A dirlo è il capogruppo del Pd al Consiglio comunale, Mario Chiavola, facendo riferimento alle decisioni assunte dalla Giunta municipale di Ragusa e alla presentazione della nuova linea extraurbana durante la conferenza stampa di ieri mattina a palazzo dell’Aquila.

“Certo – aggiunge Chiavola – la linea del sabato che passa dal Koala, con funzionali orari di ritorno, permetterà di evitare che tanti giovani si avventurino in auto, in condizioni non sempre ottimali. Buono il collegamento con Scicli, ma, logisticamente, non riusciamo a comprendere l’enfasi con la quale l’iniziativa sia stata presentata.
Piuttosto, mi permetto di evidenziare come una parte importante del territorio del Comune di Ragusa sia dimenticata ed esclusa dalle politiche di mobilità turistica e vacanziera dell’amministrazione.
Punta Braccetto sembra scomparsa dalla cartina geografica e con essa altre località che dovrebbero essere privilegiate per la fruizione balneare di giorno e per i collegamenti nelle ore pomeridiane e serali.
Una mancanza che, siamo certi, potrà essere corretta in breve tempo, per rispetto ai concittadini, ai turisti e ai vacanzieri di quelle zone”.

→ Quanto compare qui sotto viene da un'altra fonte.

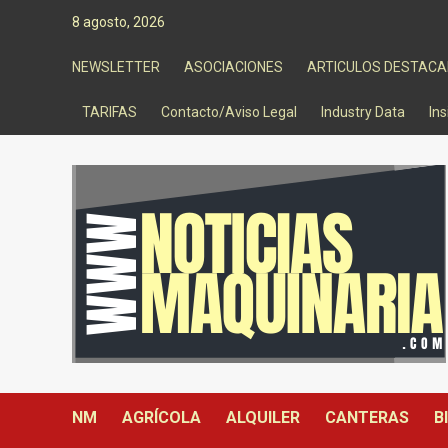
Saltar
8 agosto, 2026
al
contenido
NEWSLETTER
ASOCIACIONES
ARTICULOS DESTAC
TARIFAS
Contacto/Aviso Legal
Industry Data
Ins
NM
AGRÍCOLA
ALQUILER
CANTERAS
B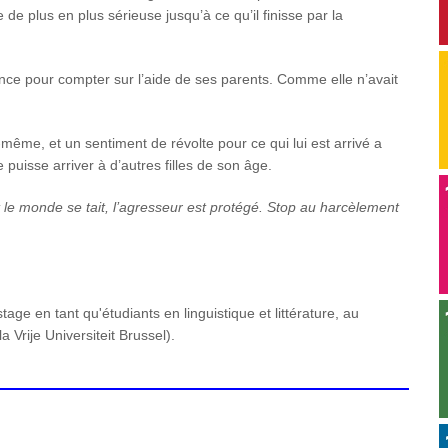
de plus en plus sérieuse jusqu’à ce qu’il finisse par la
ance pour compter sur l’aide de ses parents. Comme elle n’avait
même, et un sentiment de révolte pour ce qui lui est arrivé a
puisse arriver à d’autres filles de son âge.
 le monde se tait, l’agresseur est protégé. Stop au harcèlement
ge en tant qu'étudiants en linguistique et littérature, au
Vrije Universiteit Brussel).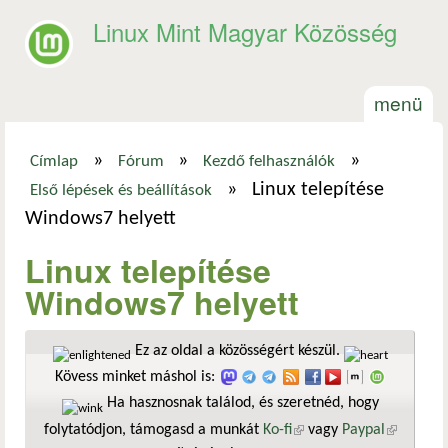
Ugrás a tartalomra
Linux Mint Magyar Közösség
menü
»
»
»
Címlap
Fórum
Kezdő felhasználók
Jelenlegi hely
»
Linux telepítése
Első lépések és beállítások
Windows7 helyett
Linux telepítése
Windows7 helyett
Ez az oldal a közösségért készül.
Kövess minket máshol is:
Ha hasznosnak találod, és szeretnéd, hogy
folytatódjon, támogasd a munkát
Ko-fi
(külső hivatkozás)
vagy
Paypal
(külső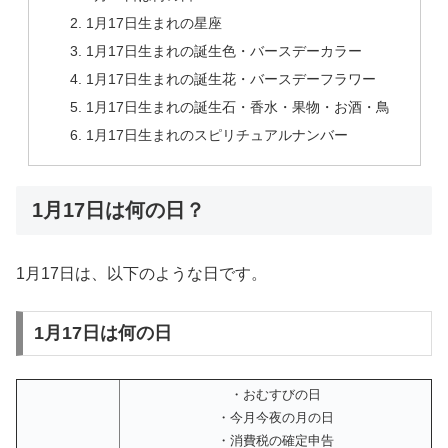
1月17日生まれの星座
1月17日生まれの誕生色・バースデーカラー
1月17日生まれの誕生花・バースデーフラワー
1月17日生まれの誕生石・香水・果物・お酒・鳥
1月17日生まれのスピリチュアルナンバー
1月17日は何の日？
1月17日は、以下のような日です。
1月17日は何の日
・おむすびの日
・今月今夜の月の日
・消費税の確定申告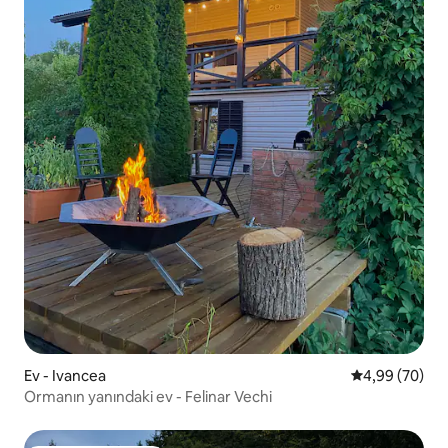
Ev - Ivancea
5 üzerinden o
4,99 (70)
Ormanın yanındaki ev - Felinar Vechi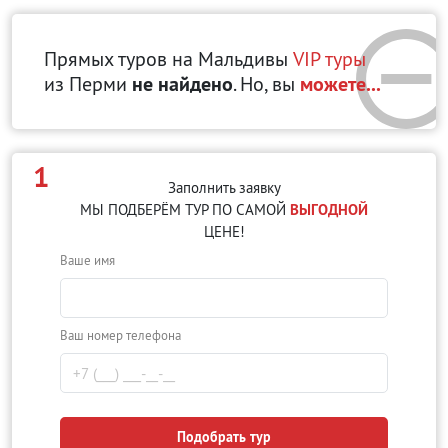
Прямых туров на Мальдивы
VIP туры
из Перми
не найдено
. Но, вы
можете...
1
Заполнить заявку
МЫ ПОДБЕРЁМ ТУР ПО САМОЙ
ВЫГОДНОЙ
ЦЕНЕ!
Ваше имя
Ваш номер телефона
Подобрать тур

“Ci vorremmo soffermare anche – prosegue Chiavola – sull’assenza di iniziative, secondo noi indispensabili, per migliorare i collegamenti lungo l’asse costiero, appunto con Punta Braccetto ma, più ancora per ottimizzare, anche in funzione turistica, i collegamenti fra Ibla e il mare, fra Ibla e il castello di Donnafugata e il mare, fra Ragusa e Marina di Ragusa, anche nelle ore notturne, come un comune servizio urbano, con orari e frequenze che permettano di considerare il territorio comunale come un unicum da privilegiare, da tutelare e da anteporre ad interessi, pur legittimi, di altre aree limitrofe, che attengono più a politiche di respiro intercomunale e provinciale, con uno sguardo alla mobilità con le province limitrofe.

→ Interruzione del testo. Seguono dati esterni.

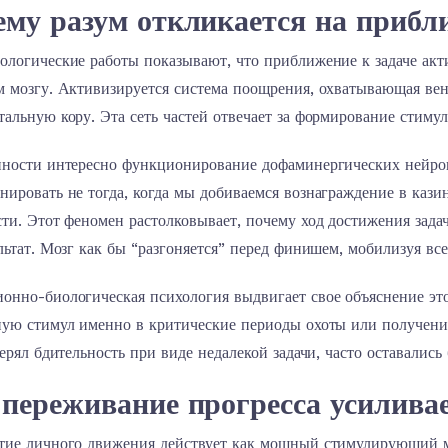
ему разум откликается на прибл
ологические работы показывают, что приближение к задаче акт
м мозгу. Активизируется система поощрения, охватывающая вен
альную кору. Эта сеть частей отвечает за формирование стиму
нности интересно функционирование дофаминергических нейрон
ировать не тогда, когда мы добиваемся вознаграждение в казин
ти. Этот феномен растолковывает, почему ход достижения задач
льтат. Мозг как бы “разгоняется” перед финишем, мобилизуя вс
онно-биологическая психология выдвигает свое объяснение э
ную стимул именно в критические периоды охоты или получени
терял бдительность при виде недалекой задачи, часто оставались 
переживание прогресса усилива
тие личного движения действует как мощный стимулирующий м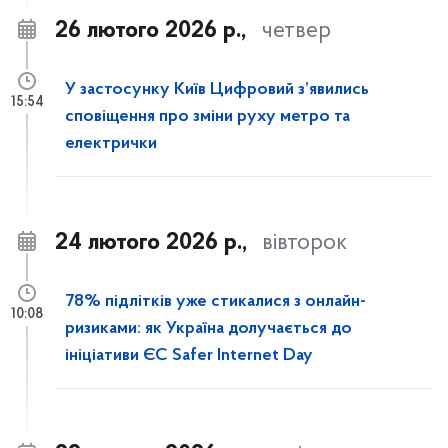
26 лютого 2026 р.,
четвер
У застосунку Київ Цифровий з’явились
15:54
сповіщення про зміни руху метро та
електрички
24 лютого 2026 р.,
вівторок
78% підлітків уже стикалися з онлайн-
10:08
ризиками: як Україна долучається до
ініціативи ЄС Safer Internet Day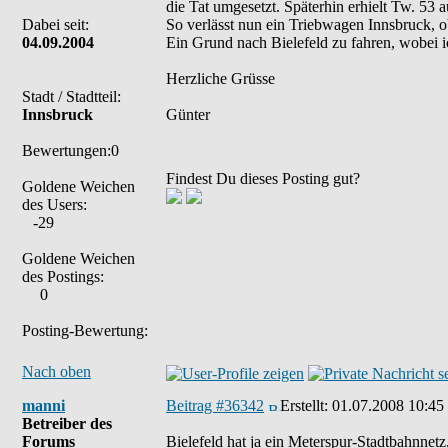
die Tat umgesetzt. Späterhin erhielt Tw. 53
Dabei seit:
So verlässt nun ein Triebwagen Innsbruck, o
04.09.2004
Ein Grund nach Bielefeld zu fahren, wobei i
Herzliche Grüsse
Stadt / Stadtteil:
Innsbruck
Günter
Bewertungen:0
Findest Du dieses Posting gut?
Goldene Weichen
des Users:
-29
Goldene Weichen
des Postings:
0
Posting-Bewertung:
Nach oben
manni
Beitrag #36342
Erstellt:
01.07.2008 10:45
Betreiber des
Forums
Bielefeld hat ja ein Meterspur-Stadtbahnnetz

Quanto al Piano urbano di mobilità sostenibile ci riserviamo un’attenta analisi per poter esprimere un giudizio di congruità con le reali esigenze della comunità che, spesso, sembrano dimenticate da questa Giunta e da questa maggioranza, versata in direzione di progetti di tendenza, ad effetto, altamente innovativi ma, spesso, ancora lontani dalla realtà locale, soprattutto in tema di mobilità sostenibile”.